I’ve always tried hard to find words to explain whats its like to be in Calcutta during Durga Puja, the biggest Bengali festival invoking Goddess Durga.
Vir Sahnghvi writes succinctly, why its so hard to explain to someone who has not experienced it :
“It is always hard to explain to somebody who does not live in Calcutta what it is about Puja that makes that period so magical. Before I came to live in Calcutta in 1980, I was only dimly aware of the significance of Puja. I knew the boring facts and figures, of course. I knew what proportion of annual retail sales took place during the Puja period. I knew that the city shut down for the whole week. I knew that at ABP – where I was soon to work – telephone operators would, strangely enough, take the trouble of coming to work, only so that they could receive incoming calls, shout ‘Pujo’, and then hang up on irate out-of-town callers. It’s like Christmas, they told me. Imagine Christmas in New York: Puja means that to a Bengali. Others found more home-grown parallels. It’s like Diwali in North India, they said. You know, the shopping, the parties, the festivities and all that stuff.

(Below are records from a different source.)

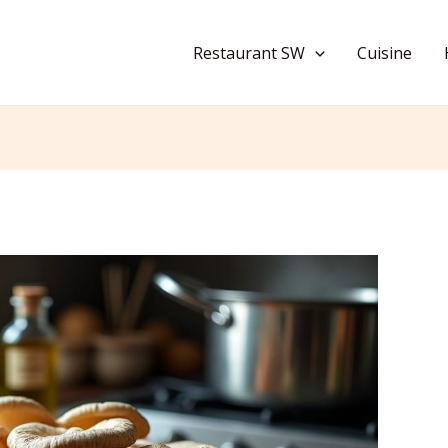
Restaurant SW
Cuisine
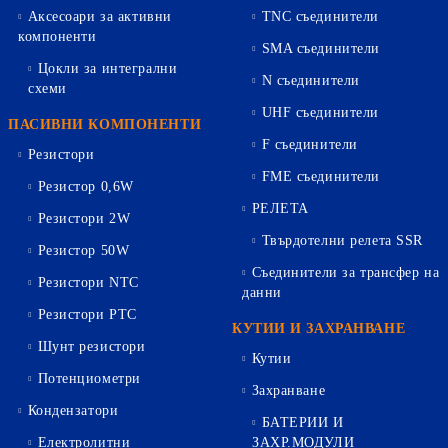
Аксесоари за активни
TNC съединители
компоненти
SMA съединители
Цокли за интегрални
N съединители
схеми
UHF съединители
ПАСИВНИ КОМПОНЕНТИ
F съединители
Резистори
FME съединители
Резистор 0,6W
РЕЛЕТА
Резистори 2W
Твърдотелни релета SSR
Резистор 50W
Съединители за трансфер на
Резистори NTC
данни
Резистори PTC
КУТИИ И ЗАХРАНВАНЕ
Шунт резистори
Кутии
Потенциометри
Захранване
Кондензатори
БАТЕРИИ И
Електролитни
ЗАХР.МОДУЛИ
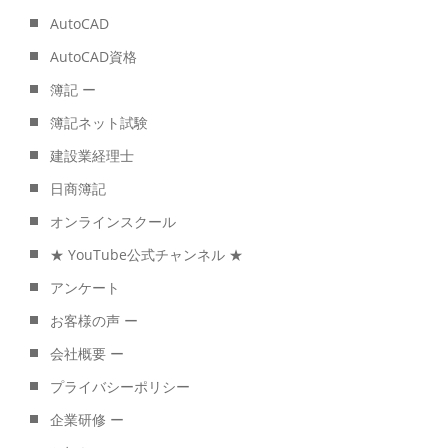
AutoCAD
AutoCAD資格
簿記 ー
簿記ネット試験
建設業経理士
日商簿記
オンラインスクール
★ YouTube公式チャンネル ★
アンケート
お客様の声 ー
会社概要 ー
プライバシーポリシー
企業研修 ー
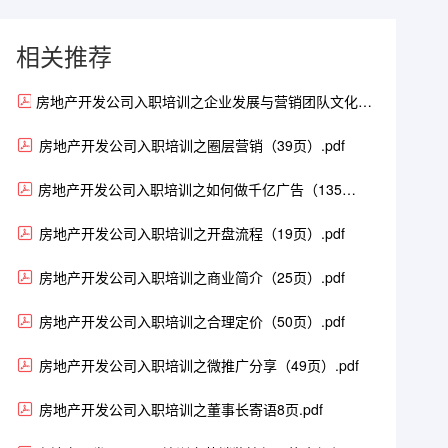
相关推荐
房地产开发公司入职培训之企业发展与营销团队文化
（95页）.pdf
房地产开发公司入职培训之圈层营销（39页）.pdf
房地产开发公司入职培训之如何做千亿广告（135
页）.pdf
房地产开发公司入职培训之开盘流程（19页）.pdf
房地产开发公司入职培训之商业简介（25页）.pdf
房地产开发公司入职培训之合理定价（50页）.pdf
房地产开发公司入职培训之微推广分享（49页）.pdf
房地产开发公司入职培训之董事长寄语8页.pdf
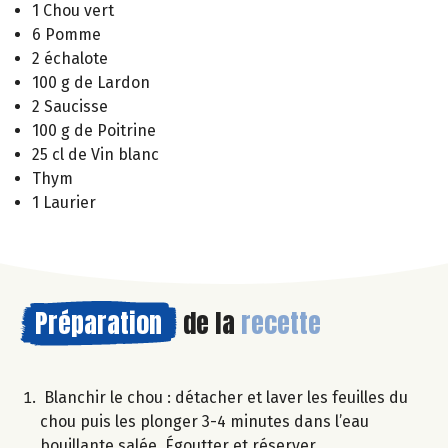
1 Chou vert
6 Pomme
2 échalote
100 g de Lardon
2 Saucisse
100 g de Poitrine
25 cl de Vin blanc
Thym
1 Laurier
Préparation
de la
recette
Blanchir le chou : détacher et laver les feuilles du
chou puis les plonger 3-4 minutes dans l’eau
bouillante salée. Égoutter et réserver.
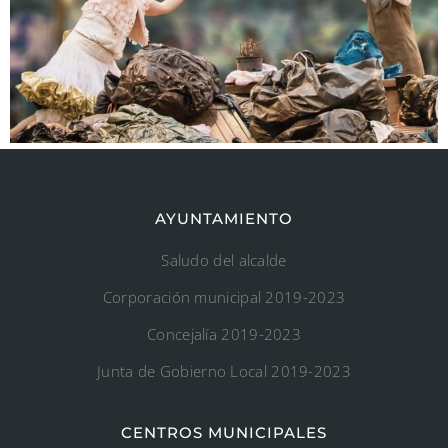
AYUNTAMIENTO
Saludo del alcalde
Corporación municipal 2019-2023
Concejalía 2019-2023
Junta de Gobierno Local 2019-2023
CENTROS MUNICIPALES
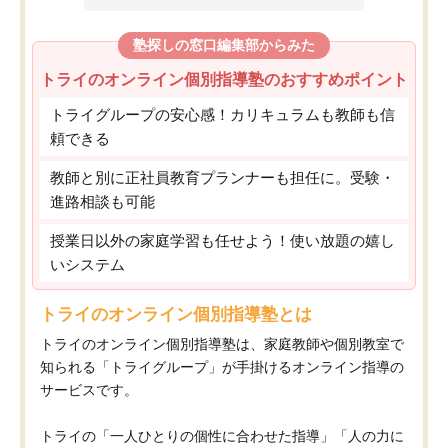
塾探しの窓口編集部からみた
トライのオンライン個別指導塾のおすすめポイント
トライグループの安心感！カリキュラムも教師も信
頼できる
教師と別に正社員教育プランナーも担任に。受験・
進路相談も可能
授業日以外の家庭学習も任せよう！使い放題の嬉し
いシステム
トライのオンライン個別指導塾とは
トライのオンライン個別指導塾は、家庭教師や個別教室で
知られる「トライグループ」が手掛けるオンライン指導の
サービスです。
トライの「一人ひとりの個性に合わせた指導」「人の力に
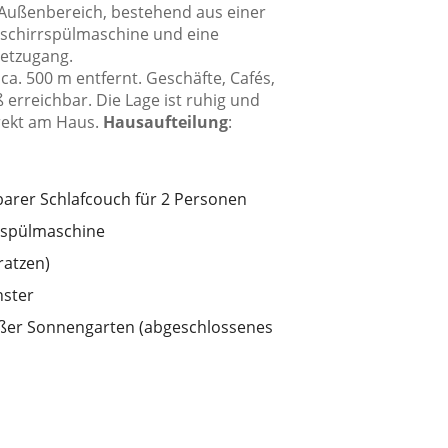
Außenbereich, bestehend aus einer
schirrspülmaschine und eine
etzugang.
ca. 500 m entfernt. Geschäfte, Cafés,
 erreichbar. Die Lage ist ruhig und
irekt am Haus.
Hausaufteilung
:
arer Schlafcouch für 2 Personen
rrspülmaschine
ratzen)
nster
roßer Sonnengarten (abgeschlossenes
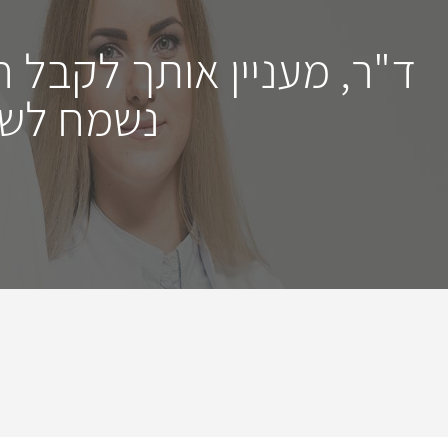
ד"ר, מעניין אותך לקבל 
נשמח לשמ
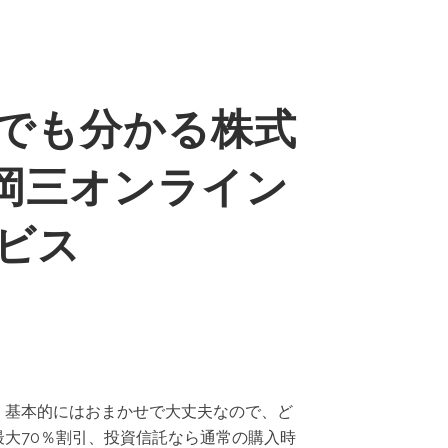
でも分かる株式
 岡三オンライン
ビス
 基本的にはおまかせで大丈夫なので、ど
大70％割引、投資信託なら通常の購入時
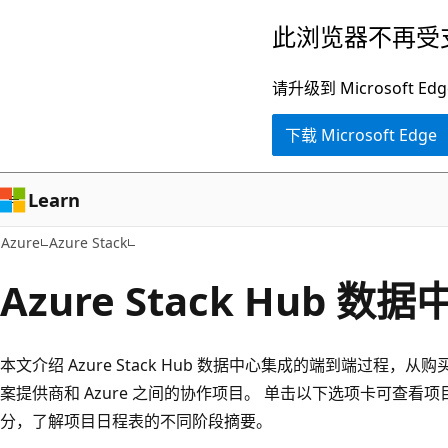
跳
此浏览器不再受
至
主
请升级到 Microsof
要
下载 Microsoft Edge
内
容
Learn
Azure
Azure Stack
Azure Stack Hub 
本文介绍 Azure Stack Hub 数据中心集成的端到端过程
案提供商和 Azure 之间的协作项目。 单击以下选项卡可查
分，了解项目日程表的不同阶段摘要。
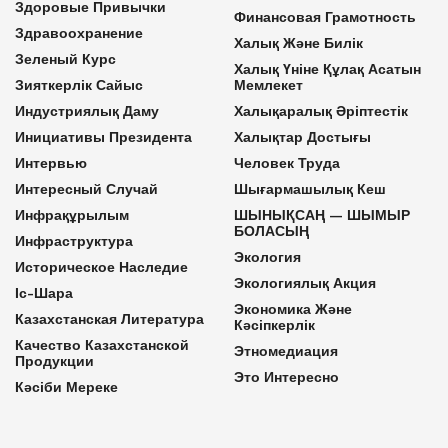
Здоровые Привычки
Финансовая Грамотность
Здравоохранение
Халық Және Билік
Зеленый Курс
Халық Үніне Құлақ Асатын
Зияткерлік Сайыс
Мемлекет
Индустриялық Даму
Халықаралық Әріптестік
Инициативы Президента
Халықтар Достығы
Интервью
Человек Труда
Интересный Случай
Шығармашылық Кеш
Инфрақұрылым
ШЫНЫҚСАҢ — ШЫМЫР
БОЛАСЫҢ
Инфраструктура
Экология
Историческое Наследие
Экологиялық Акция
Іс-Шара
Экономика Және
Казахстанская Литература
Кәсіпкерлік
Качество Казахстанской
Этномедиация
Продукции
Это Интересно
Кәсіби Мереке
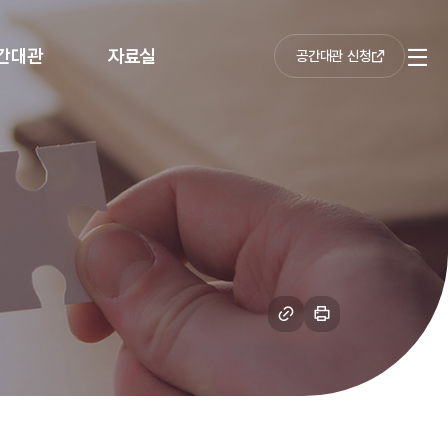
간대관
자료실
공간대관 신청
전
체
메
뉴
링
인
크
쇄
복
하
사
기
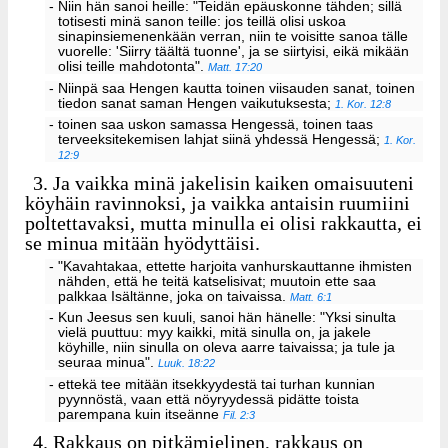
- Niin hän sanoi heille: "Teidän epäuskonne tähden; sillä
totisesti minä sanon teille: jos teillä olisi uskoa
sinapinsiemenenkään verran, niin te voisitte sanoa tälle
vuorelle: 'Siirry täältä tuonne', ja se siirtyisi, eikä mikään
olisi teille mahdotonta".
Matt. 17:20
- Niinpä saa Hengen kautta toinen viisauden sanat, toinen
tiedon sanat saman Hengen vaikutuksesta;
1. Kor. 12:8
- toinen saa uskon samassa Hengessä, toinen taas
terveeksitekemisen lahjat siinä yhdessä Hengessä;
1. Kor.
12:9
3.
Ja vaikka minä jakelisin kaiken omaisuuteni
köyhäin ravinnoksi, ja vaikka antaisin ruumiini
poltettavaksi, mutta minulla ei olisi rakkautta, ei
se minua mitään hyödyttäisi.
- "Kavahtakaa, ettette harjoita vanhurskauttanne ihmisten
nähden, että he teitä katselisivat; muutoin ette saa
palkkaa Isältänne, joka on taivaissa.
Matt. 6:1
- Kun Jeesus sen kuuli, sanoi hän hänelle: "Yksi sinulta
vielä puuttuu: myy kaikki, mitä sinulla on, ja jakele
köyhille, niin sinulla on oleva aarre taivaissa; ja tule ja
seuraa minua".
Luuk. 18:22
- ettekä tee mitään itsekkyydestä tai turhan kunnian
pyynnöstä, vaan että nöyryydessä pidätte toista
parempana kuin itseänne
Fil. 2:3
4.
Rakkaus on pitkämielinen, rakkaus on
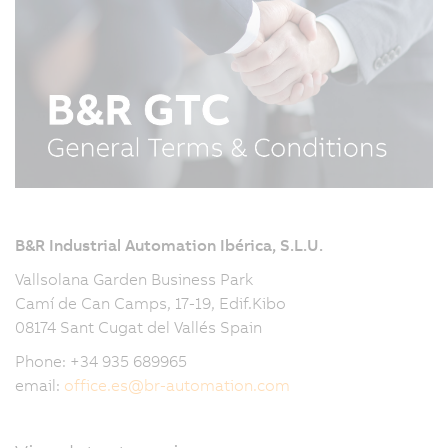
B&R Industrial Automation Ibérica, S.L.U.
Vallsolana Garden Business Park
Camí de Can Camps, 17-19, Edif.Kibo
08174 Sant Cugat del Vallés Spain
Phone: +34 935 689965
email:
office.es
@
br-automation.com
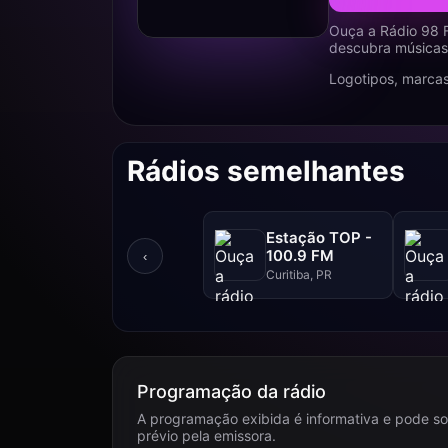
Ouça a Rádio 98 F
descubra músicas,
Logotipos, marcas
Rádios semelhantes
Estação TOP -
100.9 FM
‹
Curitiba, PR
Programação da rádio
A programação exibida é informativa e pode so
prévio pela emissora.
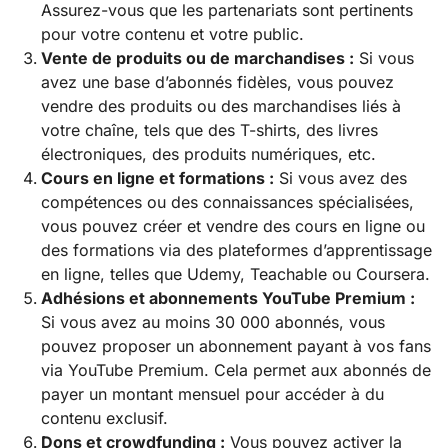
Assurez-vous que les partenariats sont pertinents
pour votre contenu et votre public.
Vente de produits ou de marchandises :
Si vous
avez une base d’abonnés fidèles, vous pouvez
vendre des produits ou des marchandises liés à
votre chaîne, tels que des T-shirts, des livres
électroniques, des produits numériques, etc.
Cours en ligne et formations :
Si vous avez des
compétences ou des connaissances spécialisées,
vous pouvez créer et vendre des cours en ligne ou
des formations via des plateformes d’apprentissage
en ligne, telles que Udemy, Teachable ou Coursera.
Adhésions et abonnements YouTube Premium :
Si vous avez au moins 30 000 abonnés, vous
pouvez proposer un abonnement payant à vos fans
via YouTube Premium. Cela permet aux abonnés de
payer un montant mensuel pour accéder à du
contenu exclusif.
Dons et crowdfunding :
Vous pouvez activer la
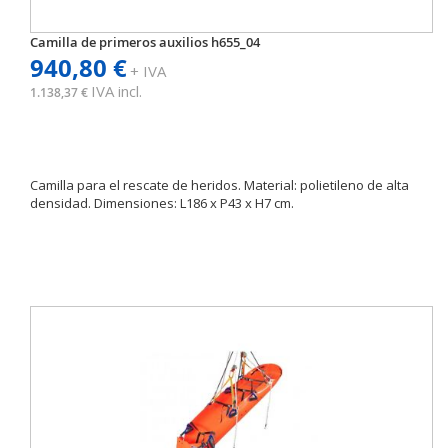
Camilla de primeros auxilios h655_04
940,80 €
+ IVA
IVA incl.
1.138,37 €
Camilla para el rescate de heridos. Material: polietileno de alta
densidad. Dimensiones: L186 x P43 x H7 cm.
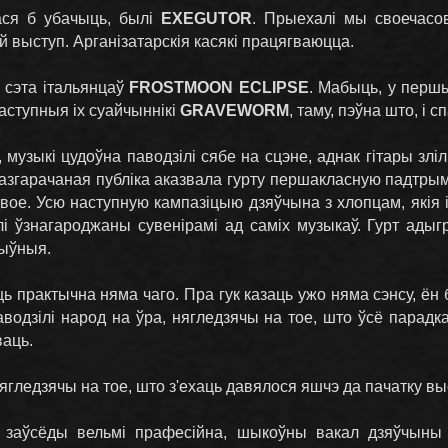
ася б убачыць, былі
EXEGUTOR
. Прыехалі мы своечасов
 выступ. Арганізатарскія касякі працягваюцца.
 сэта італьянцаў
FROSTMOON ECLIPSE
. Мабыць, у першы
аступныя іх суайчыннікі
GRAVEWORM
, таму, пэўна што, і 
 музыкі цудоўна паводзілі сябе на сцэне, аднак гітары зліл
азгарачаная публіка аказвала гурту першакласную падтрымк
вое. Усю наступную кампазіцыю дзяўчына з хлопцам, якія 
лі ўзнагароджаны сувенірамі ад саміх музыкаў. Гурт адыгр
тыўныя.
ь практычна няма чаго. Пра гук казаць ужо няма сэнсу, ён б
аводзілі народ на ўра, нягледзячы на тое, што ўсё парадк
ваць.
нягледзячы на тое, што з'ехаць давялося яшчэ да пачатку в
к заўсёды вельмі прафесійна, шыкоўны вакал дзяўчыны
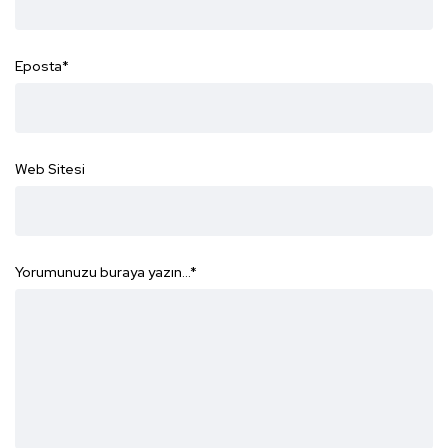
Eposta
*
Web Sitesi
Yorumunuzu buraya yazın...
*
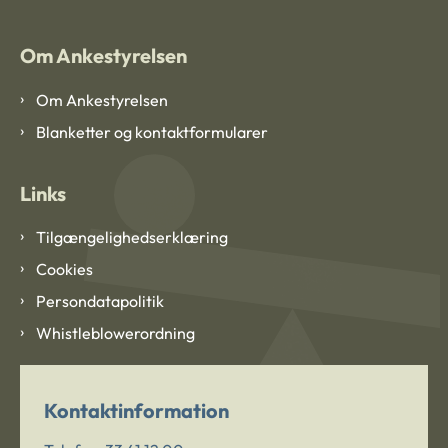
Om Ankestyrelsen
Om Ankestyrelsen
Blanketter og kontaktformularer
Links
Tilgængelighedserklæring
Cookies
Persondatapolitik
Whistleblowerordning
Kontaktinformation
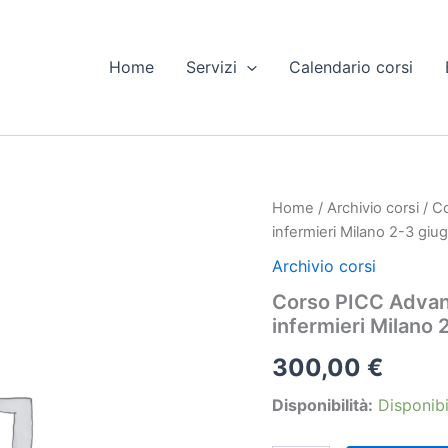
Home
Servizi
Calendario corsi
Home
/
Archivio corsi
/ C
infermieri Milano 2-3 gi
Archivio corsi
Corso PICC Advan
infermieri Milano
300,00
€
Disponibilità:
Disponibi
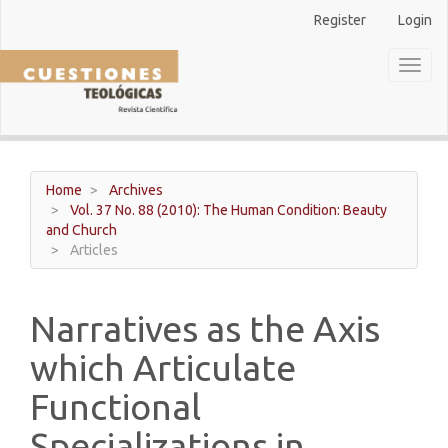
Main
Register
Login
Navigation
Main
Toggl
Content
naviga
Sidebar
Home
Archives
Vol. 37 No. 88 (2010): The Human Condition: Beauty
and Church
Articles
Narratives as the Axis
which Articulate
Functional
Specializations in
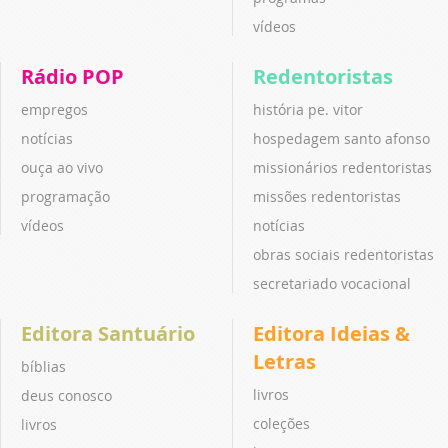
vídeos
Rádio POP
Redentoristas
empregos
história pe. vitor
notícias
hospedagem santo afonso
ouça ao vivo
missionários redentoristas
programação
missões redentoristas
vídeos
notícias
obras sociais redentoristas
secretariado vocacional
Editora Santuário
Editora Ideias &
Letras
bíblias
livros
deus conosco
coleções
livros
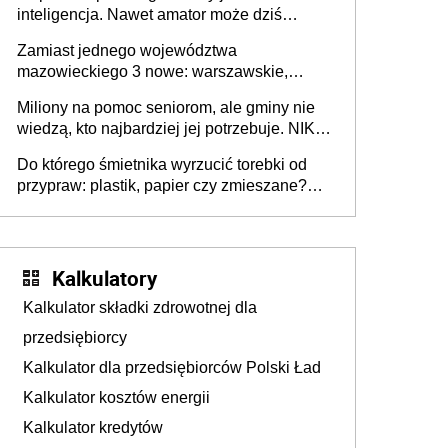
inteligencja. Nawet amator może dziś
przeprowadzić skuteczny cyberatak
Zamiast jednego województwa
mazowieckiego 3 nowe: warszawskie,
płocko-siedleckie i staropolskie. Nigdzie w
Miliony na pomoc seniorom, ale gminy nie
Europie nie ma tak dużych jednostek
wiedzą, kto najbardziej jej potrzebuje. NIK
stołecznych
ujawnia poważną lukę w systemie
Do którego śmietnika wyrzucić torebki od
przypraw: plastik, papier czy zmieszane?
Gdzie wyrzucić młynek po przyprawach?
Kalkulatory
Kalkulator składki zdrowotnej dla
przedsiębiorcy
Kalkulator dla przedsiębiorców Polski Ład
Kalkulator kosztów energii
Kalkulator kredytów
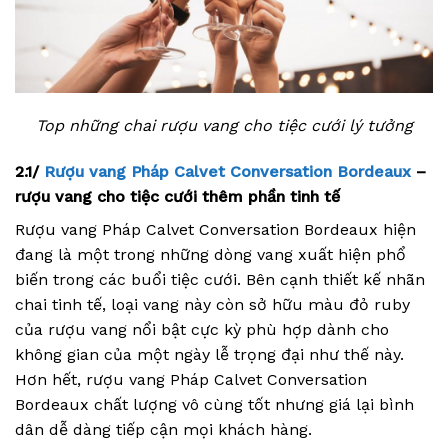
Top những chai rượu vang cho tiệc cưới lý tưởng
2.1/
Rượu vang Pháp Calvet Conversation Bordeaux
–
rượu vang cho tiệc cưới thêm phần tinh tế
Rượu vang Pháp Calvet Conversation Bordeaux hiện
đang là một trong những dòng vang xuất hiện phổ
biến trong các buổi tiệc cưới. Bên cạnh thiết kế nhãn
chai tinh tế, loại vang này còn sở hữu màu đỏ ruby
của rượu vang nổi bật cực kỳ phù hợp dành cho
không gian của một ngày lễ trọng đại như thế này.
Hơn hết, rượu vang Pháp Calvet Conversation
Bordeaux chất lượng vô cùng tốt nhưng giá lại bình
dân dễ dàng tiếp cận mọi khách hàng.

Actually, of course, it was nothing like Christmas; and certainly nothing like Diwali in North India. Nothing, in fact, can prepare you for the magic of Puja in Calcutta. To understand what it means, you have to be here. As the years went on and as I went from Puja to Puja, I tried to work out why nobody could explain to outsiders what it was that made Puja so special. Why was that I failed as completely as everybody else in communicating the essence of Puja? Why did all the time-honoured comparisons not really ring true; with Dushera, Diwali, Christmas, Easter, Thanksgiving and God alone knows what else?
The answer, I suspect – and after all these years, it is still a suspicion, I have no solutions – is that you can’t understand Puja unless you understand Calcutta and unless you understand Bengalis.”